Crecimos llamando desde cabinas telefónicas, hoy fósiles urbanos; crecimos con la mentalidad de darlo todo en horas extras, alargando la jornada laboral a veces sin motivo para demostrar ya no sé qué. Daba como apuro salir la primera. Somos esa generación bien descrita por una frase del Dalai Lama: lo que más me sorprende del hombre occidental es que pierde la salud por ganar dinero y luego pierde el dinero para recuperar la salud. ¿Se reconocen? Somos una generación que intenta sostener el equilibrio entre la dedicación al trabajo y la necesidad, tantas veces postergada, de cuidarse. Mi padre pertenece a otra época. Una generación fuerte, como su corazón, a pesar de todo; a pesar de los años, del maletín de piel gastada.

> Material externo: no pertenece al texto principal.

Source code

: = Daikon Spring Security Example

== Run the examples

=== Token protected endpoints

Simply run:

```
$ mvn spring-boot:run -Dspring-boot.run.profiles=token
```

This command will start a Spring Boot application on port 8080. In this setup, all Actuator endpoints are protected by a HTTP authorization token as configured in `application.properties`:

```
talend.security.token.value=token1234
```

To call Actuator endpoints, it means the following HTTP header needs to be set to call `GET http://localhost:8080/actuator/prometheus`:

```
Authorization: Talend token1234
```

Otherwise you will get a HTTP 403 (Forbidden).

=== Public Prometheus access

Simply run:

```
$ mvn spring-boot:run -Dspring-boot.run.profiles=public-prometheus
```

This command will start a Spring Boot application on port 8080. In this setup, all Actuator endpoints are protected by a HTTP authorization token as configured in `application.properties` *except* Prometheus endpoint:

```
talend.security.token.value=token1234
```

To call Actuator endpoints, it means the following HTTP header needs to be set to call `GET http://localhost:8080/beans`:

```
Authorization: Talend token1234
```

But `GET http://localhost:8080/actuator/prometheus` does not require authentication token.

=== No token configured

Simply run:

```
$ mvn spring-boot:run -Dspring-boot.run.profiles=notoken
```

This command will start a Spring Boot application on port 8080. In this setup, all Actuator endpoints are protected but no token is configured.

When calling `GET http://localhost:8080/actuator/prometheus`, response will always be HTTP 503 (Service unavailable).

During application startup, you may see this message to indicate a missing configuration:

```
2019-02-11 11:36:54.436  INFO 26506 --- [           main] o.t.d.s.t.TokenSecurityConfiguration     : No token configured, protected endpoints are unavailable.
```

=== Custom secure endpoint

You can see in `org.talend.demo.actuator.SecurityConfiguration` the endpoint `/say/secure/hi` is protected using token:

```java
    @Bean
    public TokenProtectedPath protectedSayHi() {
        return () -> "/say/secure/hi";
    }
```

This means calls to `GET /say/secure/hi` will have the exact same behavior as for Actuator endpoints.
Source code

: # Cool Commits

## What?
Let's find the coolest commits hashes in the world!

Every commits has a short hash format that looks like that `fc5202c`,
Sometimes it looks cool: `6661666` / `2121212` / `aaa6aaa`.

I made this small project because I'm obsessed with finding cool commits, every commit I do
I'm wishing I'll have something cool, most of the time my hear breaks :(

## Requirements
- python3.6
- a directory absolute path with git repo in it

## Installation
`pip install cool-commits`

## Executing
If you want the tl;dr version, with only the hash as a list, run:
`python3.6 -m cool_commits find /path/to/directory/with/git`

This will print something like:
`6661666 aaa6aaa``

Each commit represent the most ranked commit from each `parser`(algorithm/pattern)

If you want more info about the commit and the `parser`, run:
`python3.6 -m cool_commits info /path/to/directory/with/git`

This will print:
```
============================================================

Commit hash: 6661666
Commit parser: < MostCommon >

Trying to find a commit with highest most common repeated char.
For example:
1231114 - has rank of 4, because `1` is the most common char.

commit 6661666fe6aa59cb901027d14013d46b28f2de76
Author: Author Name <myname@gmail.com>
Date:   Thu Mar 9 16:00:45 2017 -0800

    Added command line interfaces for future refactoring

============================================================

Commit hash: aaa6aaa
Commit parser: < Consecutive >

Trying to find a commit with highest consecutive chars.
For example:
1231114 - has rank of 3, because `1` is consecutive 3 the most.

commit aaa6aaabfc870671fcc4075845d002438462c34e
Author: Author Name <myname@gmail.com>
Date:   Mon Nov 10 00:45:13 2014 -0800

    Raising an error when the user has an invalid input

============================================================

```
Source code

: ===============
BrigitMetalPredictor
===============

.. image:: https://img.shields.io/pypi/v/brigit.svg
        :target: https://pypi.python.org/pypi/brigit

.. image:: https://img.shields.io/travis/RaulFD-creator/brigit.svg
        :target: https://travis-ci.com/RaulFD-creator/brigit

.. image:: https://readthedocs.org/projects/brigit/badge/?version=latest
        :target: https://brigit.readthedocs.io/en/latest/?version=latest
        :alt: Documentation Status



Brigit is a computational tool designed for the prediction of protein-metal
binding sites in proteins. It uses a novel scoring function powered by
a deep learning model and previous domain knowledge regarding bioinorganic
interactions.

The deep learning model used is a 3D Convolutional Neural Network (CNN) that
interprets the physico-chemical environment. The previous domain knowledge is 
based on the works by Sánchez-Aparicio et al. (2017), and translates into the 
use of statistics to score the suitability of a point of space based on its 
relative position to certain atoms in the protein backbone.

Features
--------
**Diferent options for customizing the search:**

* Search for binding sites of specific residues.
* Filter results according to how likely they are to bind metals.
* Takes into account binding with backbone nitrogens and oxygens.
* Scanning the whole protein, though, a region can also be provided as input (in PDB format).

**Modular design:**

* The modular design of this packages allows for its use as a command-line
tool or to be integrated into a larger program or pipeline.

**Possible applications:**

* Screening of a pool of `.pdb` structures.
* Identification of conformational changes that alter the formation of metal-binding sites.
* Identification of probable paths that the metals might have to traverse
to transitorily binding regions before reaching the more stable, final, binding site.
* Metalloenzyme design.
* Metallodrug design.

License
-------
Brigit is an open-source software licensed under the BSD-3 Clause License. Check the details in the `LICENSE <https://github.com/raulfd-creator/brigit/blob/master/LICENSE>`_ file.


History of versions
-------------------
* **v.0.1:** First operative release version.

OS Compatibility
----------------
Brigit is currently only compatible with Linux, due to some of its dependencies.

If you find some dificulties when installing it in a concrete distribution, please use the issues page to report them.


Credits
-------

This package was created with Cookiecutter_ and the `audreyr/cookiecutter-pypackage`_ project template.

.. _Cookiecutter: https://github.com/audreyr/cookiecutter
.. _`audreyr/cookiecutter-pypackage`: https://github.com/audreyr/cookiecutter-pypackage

Al llegar a casa, me siento frente al ordenador y pienso en el hilo que nos une a los tres. En ese hilo de cariño y respeto, de admiración y ternura. Pero también de aprendizaje. Me alegra que la generación de mi hija valore tanto su bienestar —no todo a cualquier precio— sin que ello signifique una renuncia al compromiso y al esfuerzo. Ya lo decía el gran alquimista Paracelso en el siglo XVI: nada es veneno, todo es veneno, depende de la dosis.